Exercise directions
Reproduce every line of the records below word for word, keeping their order and making no changes.

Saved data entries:
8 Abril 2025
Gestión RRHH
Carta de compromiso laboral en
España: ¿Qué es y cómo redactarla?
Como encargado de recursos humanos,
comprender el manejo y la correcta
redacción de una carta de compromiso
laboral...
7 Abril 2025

Solution below
8 Abril 2025
Gestión RRHH
Carta de compromiso laboral en
España: ¿Qué es y cómo redactarla?
Como encargado de recursos humanos,
comprender el manejo y la correcta
redacción de una carta de compromiso
laboral...
7 Abril 2025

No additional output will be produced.